**GIVEN PROBLEM:**
Copy the records word for word, from the line containing "class: Aves" through the end of the records, and leave the pictures out of your answer.

▼

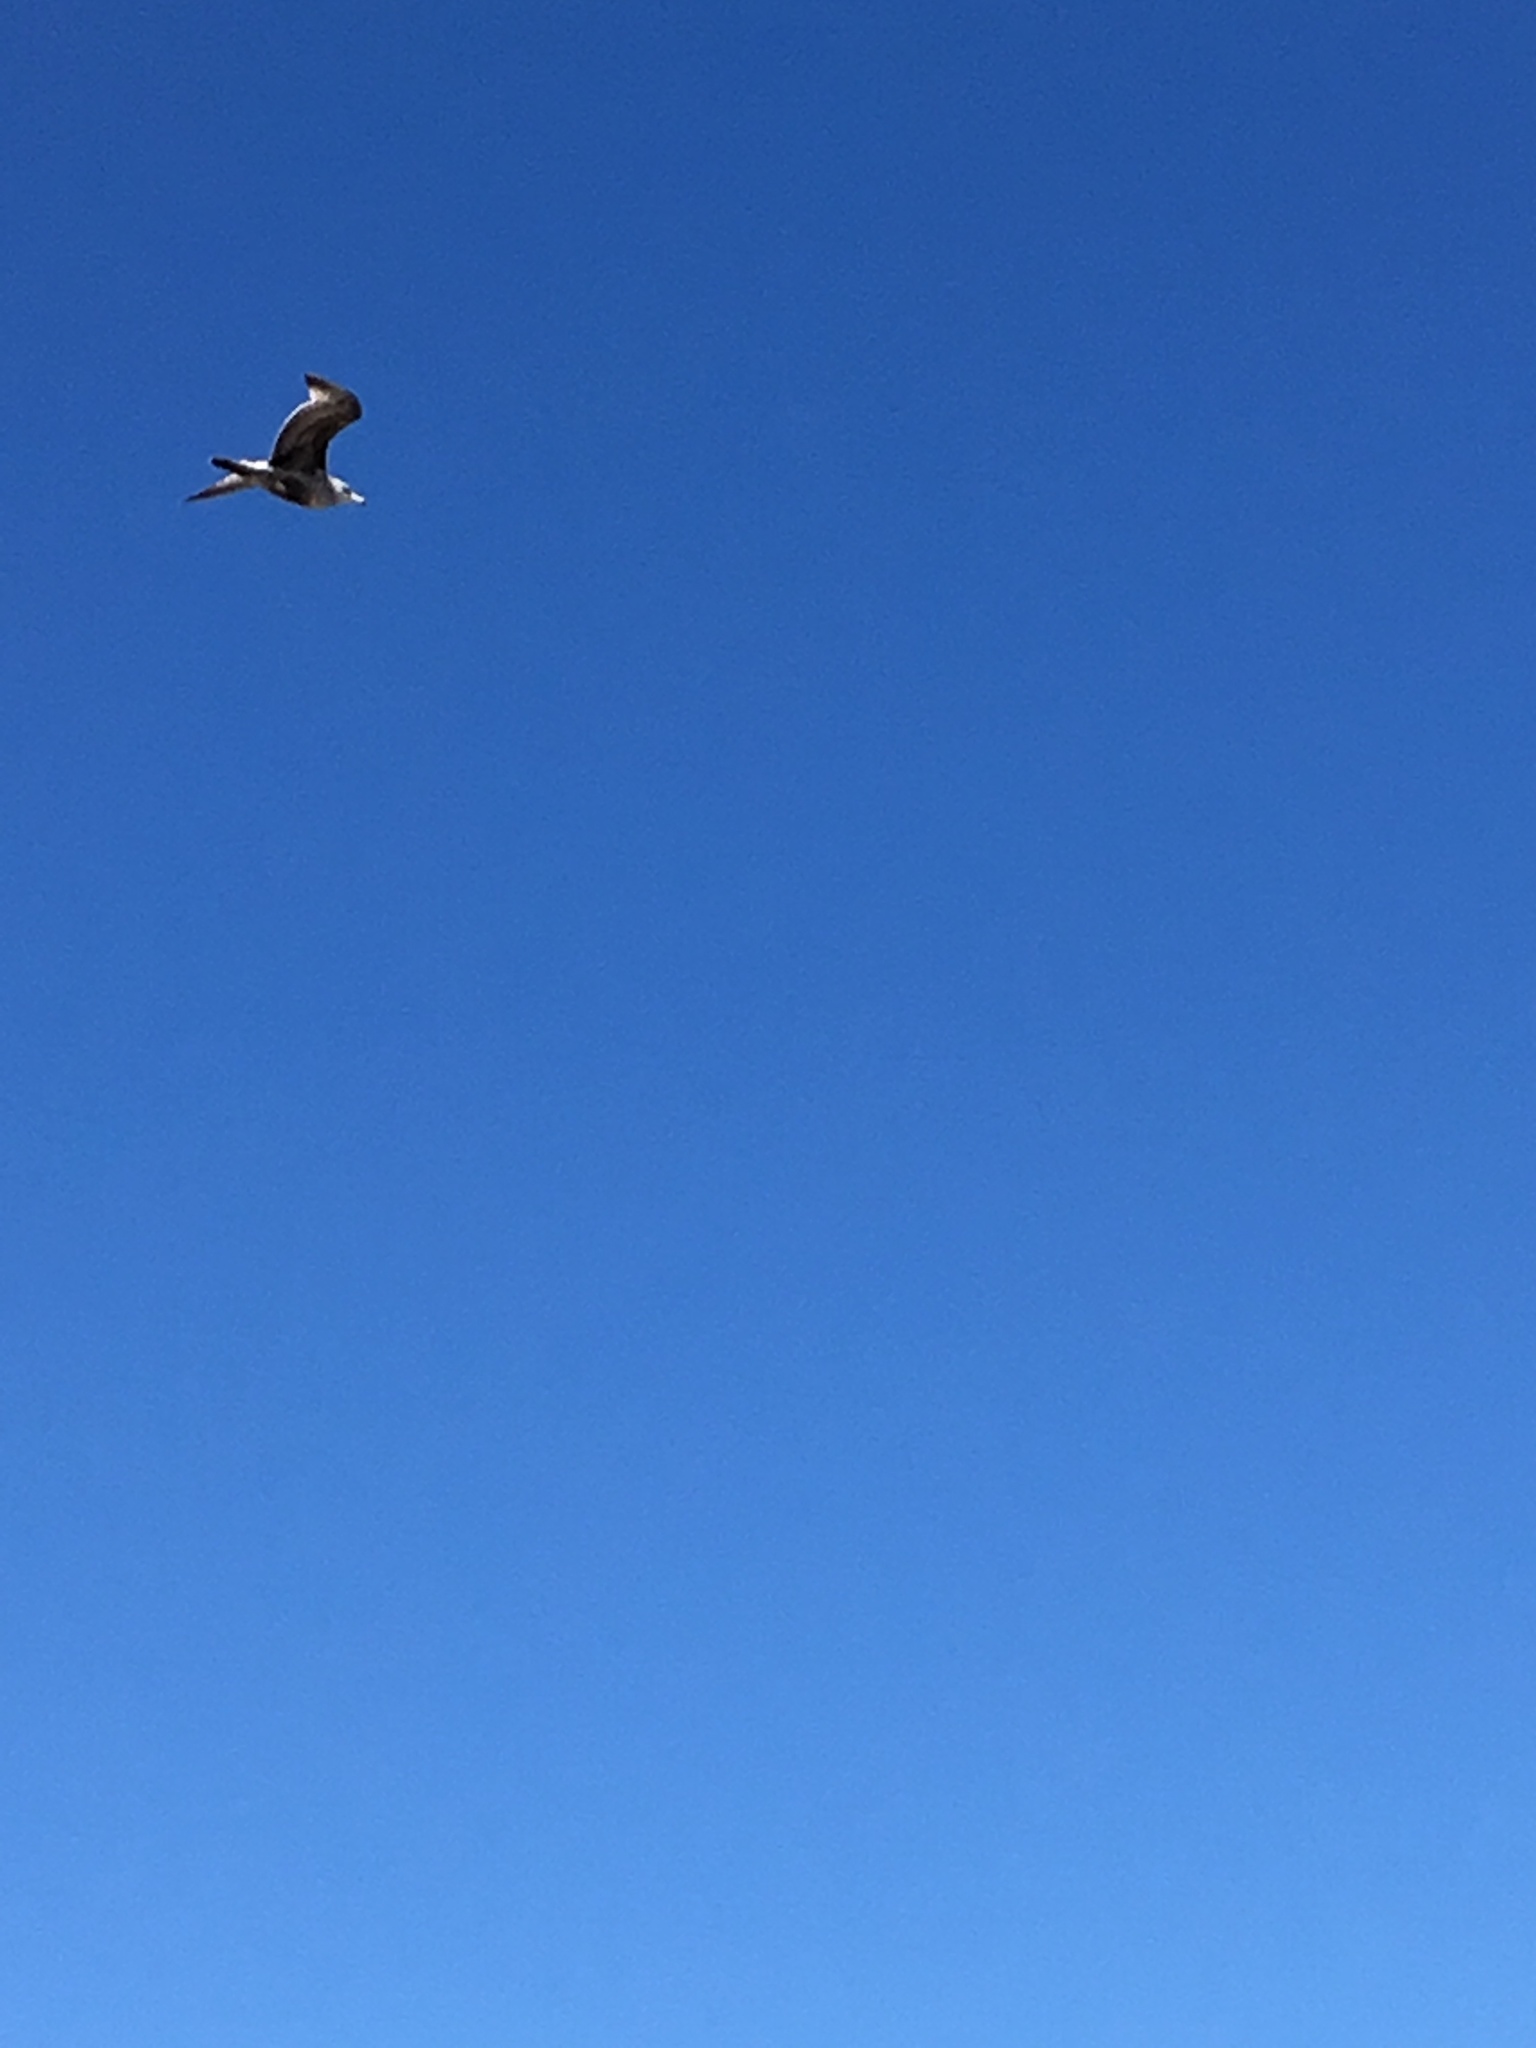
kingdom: Animalia
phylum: Chordata
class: Aves
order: Charadriiformes
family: Laridae
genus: Larus
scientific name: Larus argentatus
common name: Herring gull
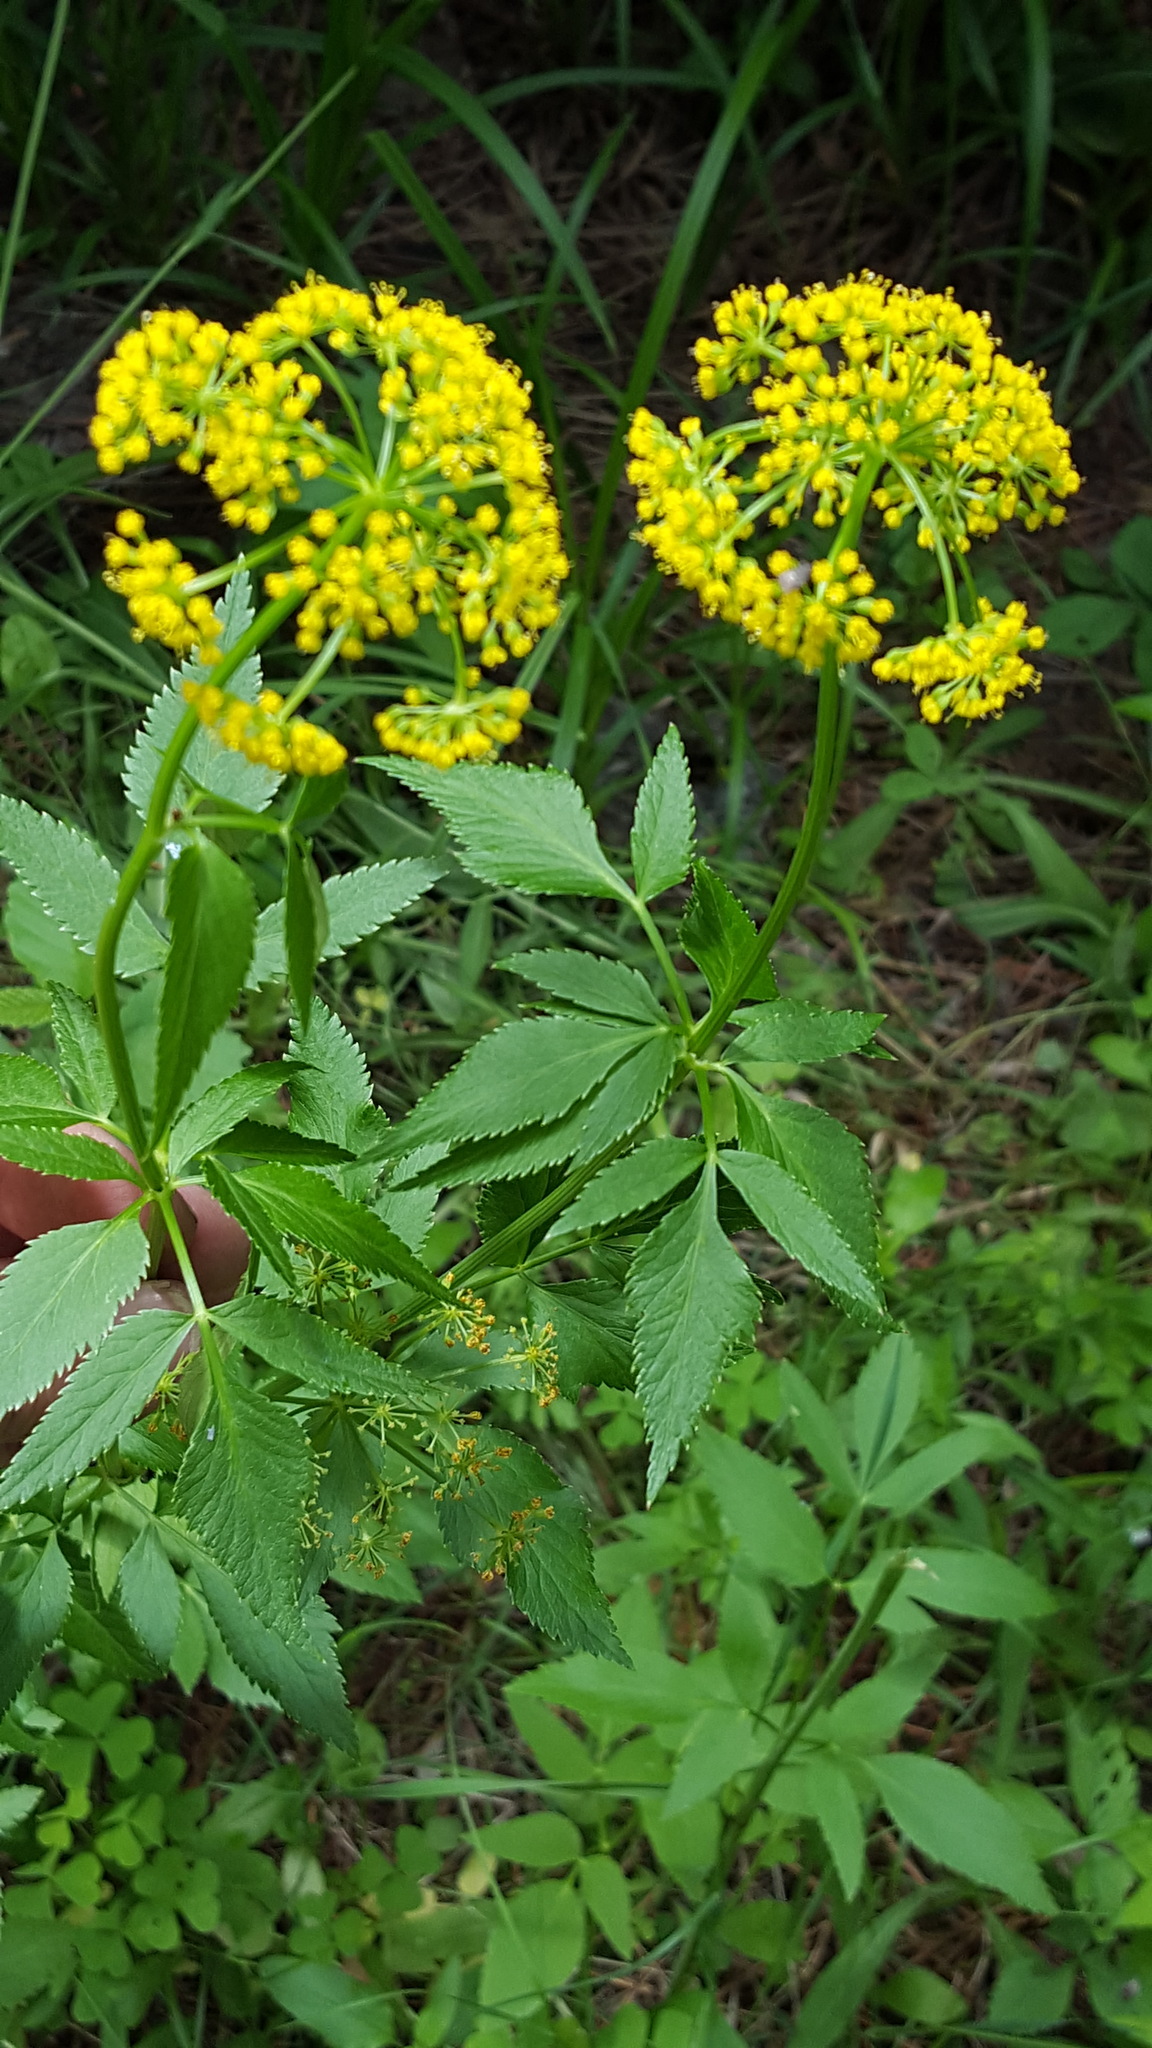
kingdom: Plantae
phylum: Tracheophyta
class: Magnoliopsida
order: Apiales
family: Apiaceae
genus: Zizia
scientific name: Zizia aurea
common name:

▲

**ANSWER TO THE EXERCISE:**
class: Aves
order: Charadriiformes
family: Laridae
genus: Larus
scientific name: Larus argentatus
common name: Herring gull
kingdom: Plantae
phylum: Tracheophyta
class: Magnoliopsida
order: Apiales
family: Apiaceae
genus: Zizia
scientific name: Zizia aurea
common name:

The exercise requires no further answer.